• **Текст для чтения**:
•••

В 1760-х гг. Екатерина подарила Григорию Орлову загородное поместье Гатчину, где Ринальди построил для него изумительный дворец, а в Санкт-Петербурге императрица преподнесла ему в подарок Мраморный дворец на набережной Невы, также работы Ринальди, который, однако, не успели завершить до смерти графа. Несмотря на свой успех в Москве, Орлов впал в немилость, и из-за его неверности Екатерина решила закончить их долгий роман. Он пытался вернуть утраченную любовь, подарив Екатерине великолепный бриллиант «Орлов», позже инкрустированный в императорский скипетр, находящийся сегодня в экспозиции Оружейной палаты в Кремле. Подарок, впрочем, не изменил решения императрицы. После того как он смирился с тем, что потерял ее, Орлов женился на другой женщине, но вскоре умер в 1783 г., страдая деменцией, возможно вызванной сифилисом. Екатерина, все еще любившая его, была очень опечалена этим известием.

За границей росло беспокойство относительно того, что императрица победоносно ведет войну с турками. Особенно переживали Габсбурги, которые опасались экспансии на их границы. Фридрих II пришел к мысли, которая могла бы удовлетворить венский двор и его собственные замыслы. Его младший брат принц Генрих, друг детства Екатерины, теперь приехал в Петербург и изложил план, который повлек за собой раздел Польши между тремя державами. В то время как Екатерина отказалась от притязаний на земли к югу от Австрии, ей компенсировали их другими территориями[65]. Фридрих получил территорию Польши, которая отделяла Восточную Пруссию от Бранденбурга. Несмотря на осуждение других стран Европы, план был осуществлен в 1772 г. с молчаливого согласия бессильного польского короля Станислава II.

Это были не единственные территориальные приобретения Екатерины. Уже в 1764 г. она получила польские пограничные земли казацкой Гетманщины, и через десять лет после победы над османами Крымское ханство, находившееся под протекторатом Османской империи, перешло под покровительство России. Более того, на территории между двумя этими областями Екатерина упразднила Запорожскую Сечь, а позже конфисковала земли запорожских казаков. Это был ее ответ на самый опасный бунт за время ее правления.

•••

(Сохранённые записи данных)
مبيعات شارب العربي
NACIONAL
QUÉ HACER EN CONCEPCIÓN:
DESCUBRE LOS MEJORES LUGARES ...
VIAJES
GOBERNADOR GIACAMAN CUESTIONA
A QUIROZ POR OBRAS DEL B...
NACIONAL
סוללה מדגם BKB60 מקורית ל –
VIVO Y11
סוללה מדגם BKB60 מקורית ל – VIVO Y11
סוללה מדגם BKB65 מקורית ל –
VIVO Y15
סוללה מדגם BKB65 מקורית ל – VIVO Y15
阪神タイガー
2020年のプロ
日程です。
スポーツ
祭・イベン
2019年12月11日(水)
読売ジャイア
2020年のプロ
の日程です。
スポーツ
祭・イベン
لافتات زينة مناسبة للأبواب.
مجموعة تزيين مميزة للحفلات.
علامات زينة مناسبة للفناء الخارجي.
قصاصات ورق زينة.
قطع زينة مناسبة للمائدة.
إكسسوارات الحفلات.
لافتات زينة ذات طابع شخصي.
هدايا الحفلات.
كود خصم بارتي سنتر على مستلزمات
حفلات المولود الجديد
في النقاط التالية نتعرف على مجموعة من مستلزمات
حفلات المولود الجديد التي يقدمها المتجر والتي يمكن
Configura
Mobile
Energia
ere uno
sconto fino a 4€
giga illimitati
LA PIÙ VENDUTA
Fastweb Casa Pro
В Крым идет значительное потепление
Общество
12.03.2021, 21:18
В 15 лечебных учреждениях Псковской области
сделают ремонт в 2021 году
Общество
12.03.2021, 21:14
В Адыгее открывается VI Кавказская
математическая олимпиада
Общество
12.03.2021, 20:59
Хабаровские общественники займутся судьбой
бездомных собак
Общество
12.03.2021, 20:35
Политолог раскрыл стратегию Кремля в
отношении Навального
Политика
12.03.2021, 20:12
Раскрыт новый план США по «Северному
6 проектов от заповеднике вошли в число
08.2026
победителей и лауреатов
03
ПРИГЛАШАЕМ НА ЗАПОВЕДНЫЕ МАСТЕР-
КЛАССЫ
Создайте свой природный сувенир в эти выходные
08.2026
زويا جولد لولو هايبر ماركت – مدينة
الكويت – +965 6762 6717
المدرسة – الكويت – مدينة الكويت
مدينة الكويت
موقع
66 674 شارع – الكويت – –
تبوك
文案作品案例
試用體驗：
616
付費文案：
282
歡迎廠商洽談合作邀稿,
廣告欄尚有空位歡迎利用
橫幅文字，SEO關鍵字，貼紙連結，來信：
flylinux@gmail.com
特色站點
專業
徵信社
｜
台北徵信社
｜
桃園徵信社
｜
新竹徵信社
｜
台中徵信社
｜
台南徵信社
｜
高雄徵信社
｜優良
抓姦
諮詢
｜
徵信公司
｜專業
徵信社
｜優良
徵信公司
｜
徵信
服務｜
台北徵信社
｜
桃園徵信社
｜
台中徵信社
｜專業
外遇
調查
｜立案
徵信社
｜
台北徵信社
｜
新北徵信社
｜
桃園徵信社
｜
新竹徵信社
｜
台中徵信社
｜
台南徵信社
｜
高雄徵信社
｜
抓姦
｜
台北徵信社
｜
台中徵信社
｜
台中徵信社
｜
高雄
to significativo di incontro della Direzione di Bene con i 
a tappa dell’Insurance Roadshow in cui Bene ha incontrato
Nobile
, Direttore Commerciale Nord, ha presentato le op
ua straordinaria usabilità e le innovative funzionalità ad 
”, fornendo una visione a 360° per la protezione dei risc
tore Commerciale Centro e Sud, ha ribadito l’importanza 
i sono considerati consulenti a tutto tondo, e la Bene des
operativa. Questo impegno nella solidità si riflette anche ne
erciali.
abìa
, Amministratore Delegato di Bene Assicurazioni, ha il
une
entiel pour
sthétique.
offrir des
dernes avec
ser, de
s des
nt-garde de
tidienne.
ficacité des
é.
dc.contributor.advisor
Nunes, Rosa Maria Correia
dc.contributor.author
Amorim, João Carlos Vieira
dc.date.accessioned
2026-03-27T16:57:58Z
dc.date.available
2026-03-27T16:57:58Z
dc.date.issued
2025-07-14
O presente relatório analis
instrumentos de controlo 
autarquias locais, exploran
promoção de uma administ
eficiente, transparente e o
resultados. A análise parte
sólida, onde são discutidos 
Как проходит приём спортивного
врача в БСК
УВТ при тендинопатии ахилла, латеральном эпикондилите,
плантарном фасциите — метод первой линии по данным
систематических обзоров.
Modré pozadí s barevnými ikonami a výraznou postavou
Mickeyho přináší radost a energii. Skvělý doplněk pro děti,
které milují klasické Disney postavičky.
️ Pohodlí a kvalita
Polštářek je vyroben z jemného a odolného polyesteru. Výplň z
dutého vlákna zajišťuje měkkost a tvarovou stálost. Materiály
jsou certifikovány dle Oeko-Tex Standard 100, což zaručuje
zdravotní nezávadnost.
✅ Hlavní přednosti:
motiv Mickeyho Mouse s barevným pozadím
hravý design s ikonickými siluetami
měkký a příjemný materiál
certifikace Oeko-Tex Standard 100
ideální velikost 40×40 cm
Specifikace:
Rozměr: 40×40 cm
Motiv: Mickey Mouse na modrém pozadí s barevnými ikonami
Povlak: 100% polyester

•••

• **Задание**: Перечислите все подарки, упомянутые в тексте о правлении Екатерины, и для каждого укажите дарителя и получателя.

• **Решение задания**:
1. Загородное поместье Гатчина: Екатерина подарила Григорию Орлову.
2. Мраморный дворец на набережной Невы: Екатерина подарила Григорию Орлову.
3. Бриллиант «Орлов»: Григорий Орлов подарил Екатерине.